News icon




Professional facilitator hired to conduct public forums on controversial paper streets

The town has hired a professional facilitator to help the Town Council reach a decision on the future of Surf Side Avenue, Altantic Place and Lighthouse Point Road - three "paper streets" that appear on subdivision plans but have yet to be accepted as public ways.

The Town Council on Dec. 11, 2017 authorized the town manager to enter into an agreement with Good Group Decisions of Brunswick, paid for with $2,506 from the special committees fund.

Good Group Decisions will facilitate two, 90-minute-to-2-hour sessions where town residents will sort out areas of agreement, disagreement and possible areas of negotiation as the Town Council decides whether the streets should be vacated or accepted for public use.

The sessions are tentatively scheduled for early February, one on a mid-weekday and the other the following Saturday, said Town Manager Matthew Sturgis. "And this session would be open to entire community. As many people (have) stated, that this is a townwide issue."

Prompted by state legislation, the council in October 2016 voted to vacate its rights in seven of the town's 58 paper streets; to accept 19 of them for specific purposes such as trail access; and, to keep 32 of them as paper streets for the next 20 years. By extending the paper streets, the town keeps the right to one day accept them for public use.

The 2016 vote also sanctioned a study on the feasibility of greenbelt trails on the three most controversial paper streets - Surf Side Avenue and Atlantic Place in Shore Acres; and Lighthouse Point Road in the Two Lights Terrace subdivision. Councilors were poised to accept that report in July, but instead voted 4-3 to begin the process of vacating the streets. The following month they rescinded that vote and have been discussing in workshops and executive sessions how best to resolve the conflicts.

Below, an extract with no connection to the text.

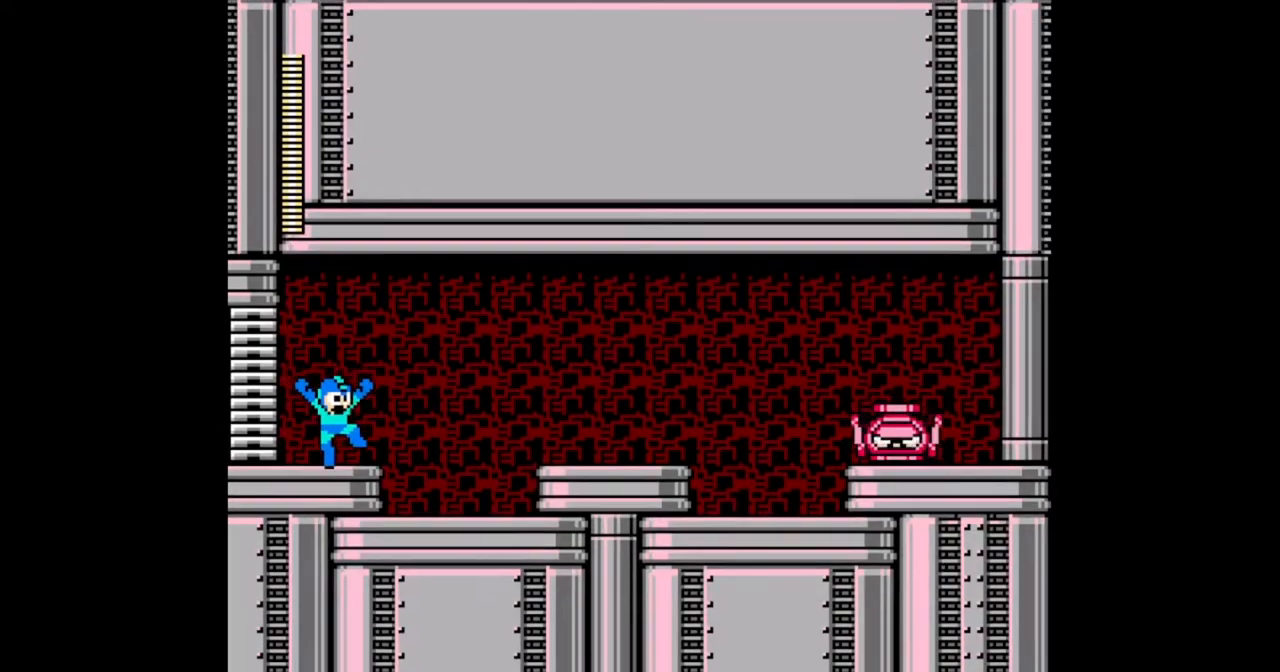
{"dt_ms": 500, "buttons": ["DPAD_DOWN"], "events": [[67, "DPAD_LEFT", "down"], [167, "DPAD_LEFT", "up"], [300, "DPAD_UP", "down"], [367, "DPAD_UP", "up"], [500, "DPAD_DOWN", "down"]]}
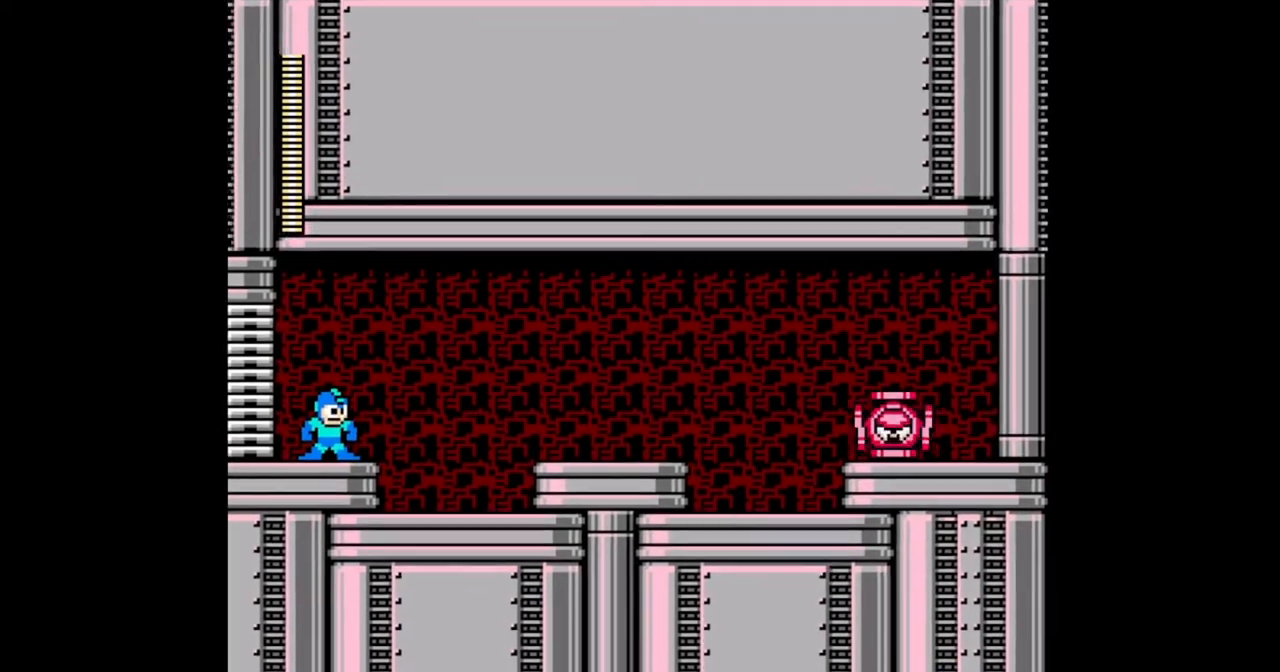
{"dt_ms": 1000, "buttons": []}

In November they directed Sturgis to explore options for a paid facilitator.

Good Group Decisions is proposing to plan, moderate and offer a complete report on the two public sessions. In preparation, the council will likely hold a workshop with the facilitators to provide direction and advise them of expected outcomes.

Sturgis said that some residents who have been vocal about the paper streets have said they are not interested in participating. "This is concerning in that it is in contrast to the goal of having all interested parties represented. However the desire would be to provide that venue where folks could have the opportunity to pursue that if they did want to," he said.

The facilitators will provide a structure for the forums, encourage participation, reflect the group's positions and move the discussion forward. Key findings, themes and conclusions will be recorded and reported. "They do fairly a dynamic approach to it, I've seen this company in action before where they will take different concepts that come forward and kind of organize them and get them collated fairly quickly and then provide the 'deliverable' to the council," Sturgis said.

The results are expected by March 2018.

During a public comment period, Trundy Road resident Sheila Mayberry said the facilitation proposal differs from mediation. "If there are stakeholders who are not voluntarily willing to come to the table and negotiate something in good faith, and come out with a written agreement that is legally binding, then you don't have a mediation. This is something different," Mayberry said.

Council Chair Jessica Sullivan agreed. "There aren't going to be any decisions made, something binding," she said. "This is purely gathering information and thoughts and concepts that can come back to the council for consideration."